The SME Series IV came out the following year, costing approximately one quarter less by deleting the V’s fluid damping system, silver Litz headshell wires and sprung tracking force system. Interestingly, these are all features of debatable, if not deleterious sonic merit anyway, and there are some who feel that (given the Series V’s wiring) the IV is actually superior. The only obvious demerit is the slightly lower tolerance bearings, but the IV’s are still so high that again this is an arguing point. It certainly feels identical to use – hand cueing this arm is like handling the best Leica camera.
It’s also extremely easy to set up very accurately, and the instructions are exemplary. The arm comes in a sled, and once installed on the armboard can be cranked forward and backwards with great accuracy. Changing cartridges takes a matter of minutes and can be done consistently time and again; contrast this to fuss that Linn’s Ekos demanded and it was hard not to take to the SME – it makes all its rivals seem positively Neanderthal! With an 11g effective mass, the Series IV will track most cartridges without any drama, and the SME V’s fluid damper is available as an option if desired.
Sonically, the SME IV (and indeed V) brings immense clarity to vinyl replay. Imaging and soundstaging are superb, while frequency extension is unmatched – bass is extremely tight and controlled, treble glass-clear. The only criticism is the rather dry, analytical sound; there’s a conspicuous lack of euphonic coloration, and this can be a little stark for some tastes. The upside of this is the brilliant ‘deconstructive’ talents of this pickup arm – it can scythe through any mix to tell you precisely what’s there and how it was recorded. Bass is stunning – rock-solid, vice-like and possessed of tremendous energy and articulation. Midband is three dimensional, with brilliant image placement. Treble is smooth and open and wonderfully extended.

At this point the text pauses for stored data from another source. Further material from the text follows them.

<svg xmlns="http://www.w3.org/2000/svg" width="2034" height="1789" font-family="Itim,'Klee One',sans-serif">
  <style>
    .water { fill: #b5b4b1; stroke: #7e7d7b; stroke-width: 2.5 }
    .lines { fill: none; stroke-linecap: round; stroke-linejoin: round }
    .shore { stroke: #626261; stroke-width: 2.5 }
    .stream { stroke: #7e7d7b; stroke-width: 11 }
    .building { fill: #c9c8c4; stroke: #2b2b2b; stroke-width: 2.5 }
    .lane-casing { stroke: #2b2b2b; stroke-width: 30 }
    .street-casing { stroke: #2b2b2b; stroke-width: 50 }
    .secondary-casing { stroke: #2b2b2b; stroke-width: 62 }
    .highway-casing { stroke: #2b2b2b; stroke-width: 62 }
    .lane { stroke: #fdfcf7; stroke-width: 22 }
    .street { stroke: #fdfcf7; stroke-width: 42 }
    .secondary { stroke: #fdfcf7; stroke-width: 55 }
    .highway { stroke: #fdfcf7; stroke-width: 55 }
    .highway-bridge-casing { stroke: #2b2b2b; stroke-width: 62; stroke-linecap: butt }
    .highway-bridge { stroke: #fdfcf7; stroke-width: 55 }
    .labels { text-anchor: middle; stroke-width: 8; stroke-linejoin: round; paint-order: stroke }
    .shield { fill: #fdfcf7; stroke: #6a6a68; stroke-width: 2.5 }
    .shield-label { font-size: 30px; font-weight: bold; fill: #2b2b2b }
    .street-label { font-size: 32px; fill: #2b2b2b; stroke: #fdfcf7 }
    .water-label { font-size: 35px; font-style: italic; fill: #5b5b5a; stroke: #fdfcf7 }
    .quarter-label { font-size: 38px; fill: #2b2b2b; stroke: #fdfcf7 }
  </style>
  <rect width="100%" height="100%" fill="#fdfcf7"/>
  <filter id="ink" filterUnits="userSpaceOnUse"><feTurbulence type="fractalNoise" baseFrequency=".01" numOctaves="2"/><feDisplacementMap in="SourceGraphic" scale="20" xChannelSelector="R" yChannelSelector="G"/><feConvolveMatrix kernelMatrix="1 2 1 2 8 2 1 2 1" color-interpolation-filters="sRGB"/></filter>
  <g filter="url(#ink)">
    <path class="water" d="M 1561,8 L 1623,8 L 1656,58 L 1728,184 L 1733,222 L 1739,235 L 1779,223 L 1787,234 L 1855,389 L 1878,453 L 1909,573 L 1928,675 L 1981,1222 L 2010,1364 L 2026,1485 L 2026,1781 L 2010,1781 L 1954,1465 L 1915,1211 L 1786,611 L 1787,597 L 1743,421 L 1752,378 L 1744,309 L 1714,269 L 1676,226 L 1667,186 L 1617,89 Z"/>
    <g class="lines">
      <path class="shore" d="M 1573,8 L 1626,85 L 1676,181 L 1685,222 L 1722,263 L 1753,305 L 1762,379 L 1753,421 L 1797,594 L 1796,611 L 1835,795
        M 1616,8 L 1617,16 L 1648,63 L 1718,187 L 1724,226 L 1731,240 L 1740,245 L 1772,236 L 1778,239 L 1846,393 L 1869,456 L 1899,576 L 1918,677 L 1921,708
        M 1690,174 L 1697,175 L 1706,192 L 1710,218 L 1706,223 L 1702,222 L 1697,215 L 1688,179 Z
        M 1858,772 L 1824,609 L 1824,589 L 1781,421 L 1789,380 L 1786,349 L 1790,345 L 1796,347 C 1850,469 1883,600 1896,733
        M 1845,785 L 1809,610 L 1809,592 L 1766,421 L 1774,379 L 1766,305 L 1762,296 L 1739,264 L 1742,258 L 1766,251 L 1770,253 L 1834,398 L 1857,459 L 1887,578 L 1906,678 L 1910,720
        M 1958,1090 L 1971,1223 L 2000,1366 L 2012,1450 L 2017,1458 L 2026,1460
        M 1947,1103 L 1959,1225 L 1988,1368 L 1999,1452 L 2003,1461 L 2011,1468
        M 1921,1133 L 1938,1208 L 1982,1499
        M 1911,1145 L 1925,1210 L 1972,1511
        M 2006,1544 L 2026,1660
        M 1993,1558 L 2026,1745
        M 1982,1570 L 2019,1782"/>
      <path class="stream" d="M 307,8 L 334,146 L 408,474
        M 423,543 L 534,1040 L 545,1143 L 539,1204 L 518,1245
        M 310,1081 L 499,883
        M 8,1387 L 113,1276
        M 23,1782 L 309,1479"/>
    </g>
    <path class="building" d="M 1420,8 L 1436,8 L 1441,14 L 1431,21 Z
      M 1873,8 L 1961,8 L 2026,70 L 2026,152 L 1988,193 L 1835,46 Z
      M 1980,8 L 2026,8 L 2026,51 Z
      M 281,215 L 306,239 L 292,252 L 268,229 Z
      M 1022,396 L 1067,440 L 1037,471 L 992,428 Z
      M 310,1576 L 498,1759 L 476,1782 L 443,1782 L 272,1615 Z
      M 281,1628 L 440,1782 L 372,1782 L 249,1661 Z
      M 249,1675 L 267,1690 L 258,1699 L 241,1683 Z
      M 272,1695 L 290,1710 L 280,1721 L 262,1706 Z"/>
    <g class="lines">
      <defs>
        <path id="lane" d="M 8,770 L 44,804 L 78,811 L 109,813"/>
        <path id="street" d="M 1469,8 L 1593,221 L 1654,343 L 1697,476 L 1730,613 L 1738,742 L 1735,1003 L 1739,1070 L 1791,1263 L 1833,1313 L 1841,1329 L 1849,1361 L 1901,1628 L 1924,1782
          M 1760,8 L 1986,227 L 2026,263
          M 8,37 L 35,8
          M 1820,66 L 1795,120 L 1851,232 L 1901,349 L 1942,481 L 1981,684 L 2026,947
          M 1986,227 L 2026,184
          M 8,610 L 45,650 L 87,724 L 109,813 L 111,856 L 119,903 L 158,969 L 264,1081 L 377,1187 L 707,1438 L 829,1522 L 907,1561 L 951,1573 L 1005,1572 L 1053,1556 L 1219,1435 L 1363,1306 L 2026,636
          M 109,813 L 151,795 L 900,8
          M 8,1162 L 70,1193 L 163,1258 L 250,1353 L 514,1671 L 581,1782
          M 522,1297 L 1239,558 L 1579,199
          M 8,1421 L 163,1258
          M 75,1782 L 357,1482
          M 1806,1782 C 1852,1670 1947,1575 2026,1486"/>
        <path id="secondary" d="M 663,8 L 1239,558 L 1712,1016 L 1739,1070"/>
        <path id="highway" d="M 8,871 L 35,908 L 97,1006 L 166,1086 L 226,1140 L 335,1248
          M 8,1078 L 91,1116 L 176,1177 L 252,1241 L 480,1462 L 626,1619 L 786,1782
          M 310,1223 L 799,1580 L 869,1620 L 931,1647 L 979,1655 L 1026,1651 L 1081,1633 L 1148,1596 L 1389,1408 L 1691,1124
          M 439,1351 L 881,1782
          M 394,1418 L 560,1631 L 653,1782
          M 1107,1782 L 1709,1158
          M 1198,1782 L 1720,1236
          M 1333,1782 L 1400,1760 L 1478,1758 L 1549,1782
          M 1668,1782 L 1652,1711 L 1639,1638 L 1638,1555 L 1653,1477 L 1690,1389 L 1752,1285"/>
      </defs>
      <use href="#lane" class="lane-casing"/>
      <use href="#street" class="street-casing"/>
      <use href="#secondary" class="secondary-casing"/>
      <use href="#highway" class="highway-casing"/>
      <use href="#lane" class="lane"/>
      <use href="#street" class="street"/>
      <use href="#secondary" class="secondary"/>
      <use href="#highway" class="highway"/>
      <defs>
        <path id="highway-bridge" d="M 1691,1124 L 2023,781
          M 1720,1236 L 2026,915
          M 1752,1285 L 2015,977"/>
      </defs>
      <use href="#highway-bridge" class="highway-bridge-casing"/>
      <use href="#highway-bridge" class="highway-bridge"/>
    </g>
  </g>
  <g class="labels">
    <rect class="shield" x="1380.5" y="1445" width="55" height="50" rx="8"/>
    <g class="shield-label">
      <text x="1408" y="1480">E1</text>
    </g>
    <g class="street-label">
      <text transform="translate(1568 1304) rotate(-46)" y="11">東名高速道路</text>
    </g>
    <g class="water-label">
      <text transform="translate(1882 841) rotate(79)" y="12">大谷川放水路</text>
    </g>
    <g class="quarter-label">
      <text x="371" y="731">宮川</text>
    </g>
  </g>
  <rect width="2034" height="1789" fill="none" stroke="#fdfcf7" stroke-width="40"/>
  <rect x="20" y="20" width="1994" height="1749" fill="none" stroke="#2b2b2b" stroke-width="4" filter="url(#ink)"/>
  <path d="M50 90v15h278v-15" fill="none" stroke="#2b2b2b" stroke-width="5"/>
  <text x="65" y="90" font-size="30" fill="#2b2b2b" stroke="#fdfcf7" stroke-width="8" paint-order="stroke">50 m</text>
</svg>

Dynamics are gobsmacking, and I found myself looking for big, impressive sounding productions to amaze myself with hi-fi!
Trouble is, the SME Series IV has a certain ‘mechanical’ nature to the way it goes about making music that is less beguiling than some rivals. It gives a dramatic seat-of-the-pants sound, but can sound eerily distant from the emotion of the music. In this respect, some would argue that even the venerable 3009S2 is better; certainly the IV isn’t the world’s most romantic performer and this goes against what many people want from vinyl. What is, if it is not sweet and warm, they may say?
The top SMEs are masterpieces of design, and look absolutely bang up-to-date even today, twenty nine years after the original design surfaced. This is a staggering achievement, and the sound is no less impressive. The problem that these arms have though is that they’re not everyone’s cup of tea; brilliant in most respects, they seem less adept at areas of performance which many vinyl fans instinctively regard as key. The trick is as ever, go and listen to one, and then if you do bite then carefully build your system around it.